• EXERCISE DIRECTIONS
Set down the whole listing below exactly, without pictures.

(DATA BLOCK begins)

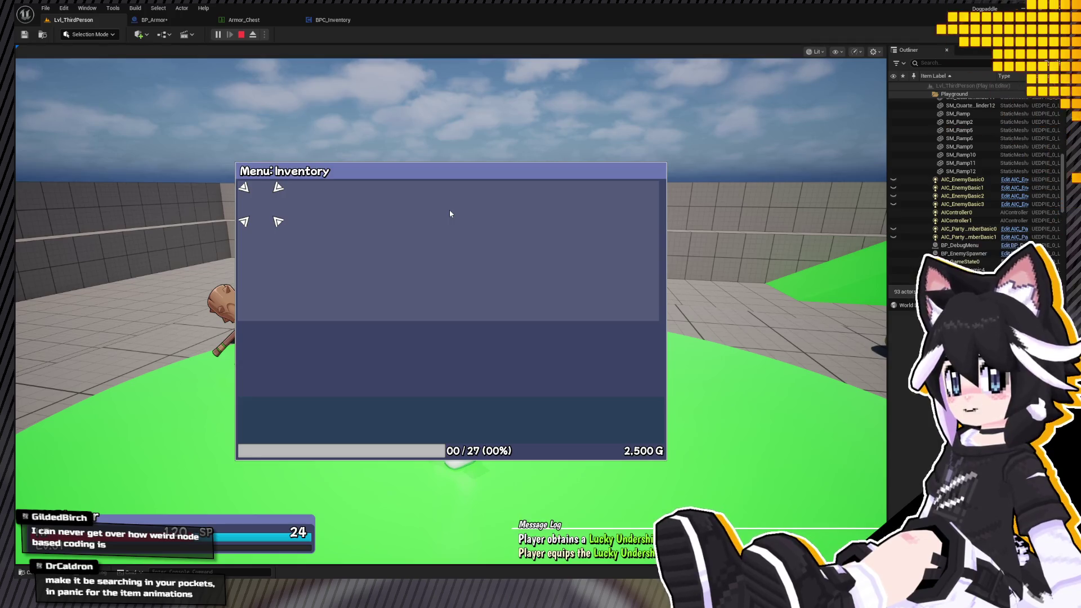
{"action": "key", "text": "Escape"}
{"action": "key", "text": "a"}
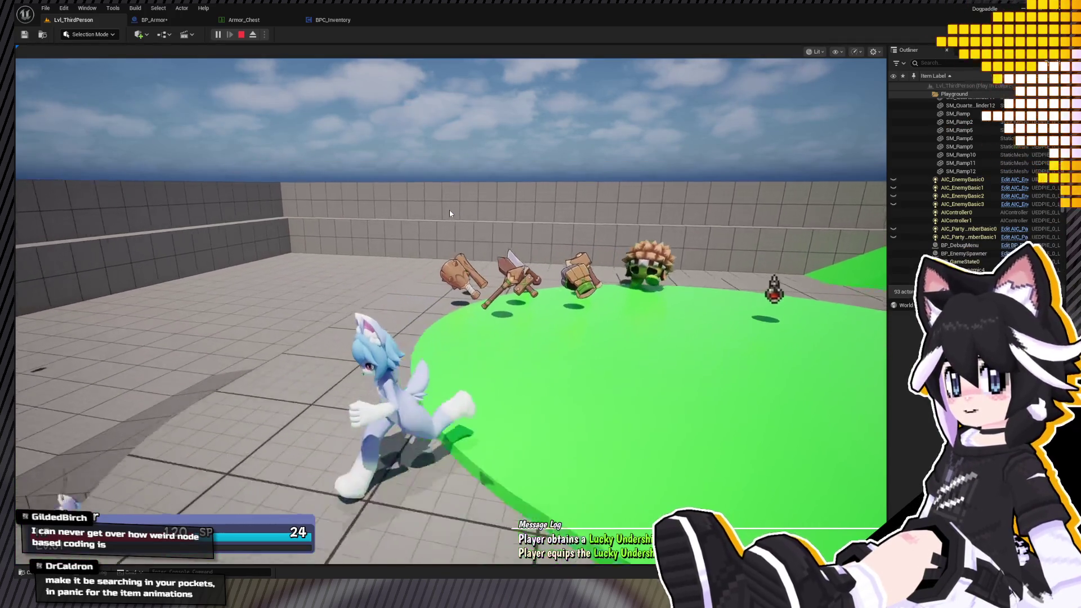
{"action": "key", "text": "Escape"}
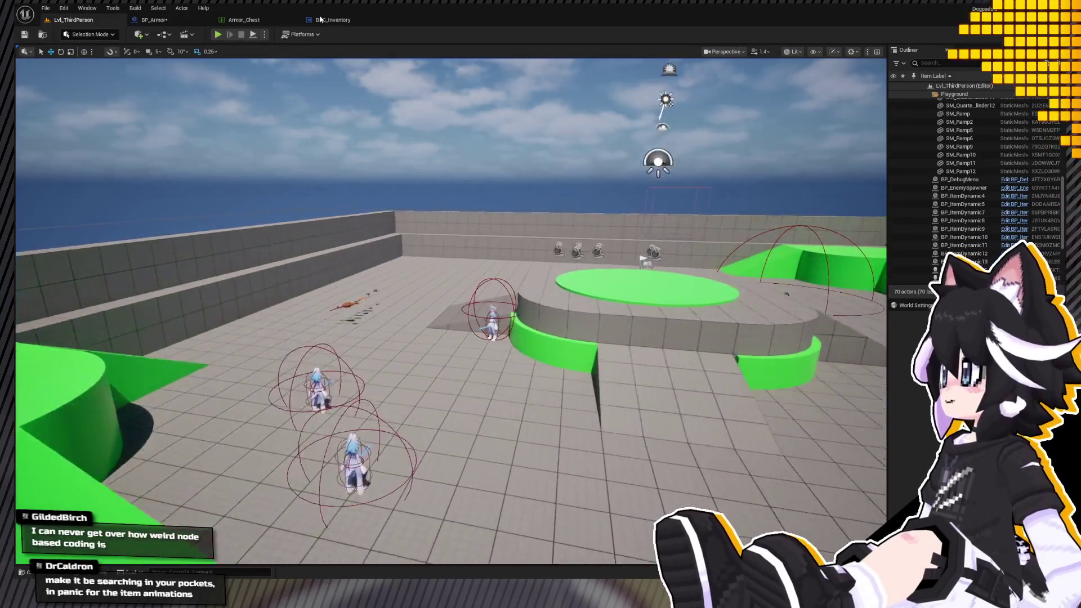
{"action": "left_click", "coordinate": [322, 20]}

(DATA BLOCK ends)

• TASK RESPONSE
{"action": "key", "text": "Escape"}
{"action": "key", "text": "a"}
{"action": "key", "text": "Escape"}
{"action": "left_click", "coordinate": [322, 20]}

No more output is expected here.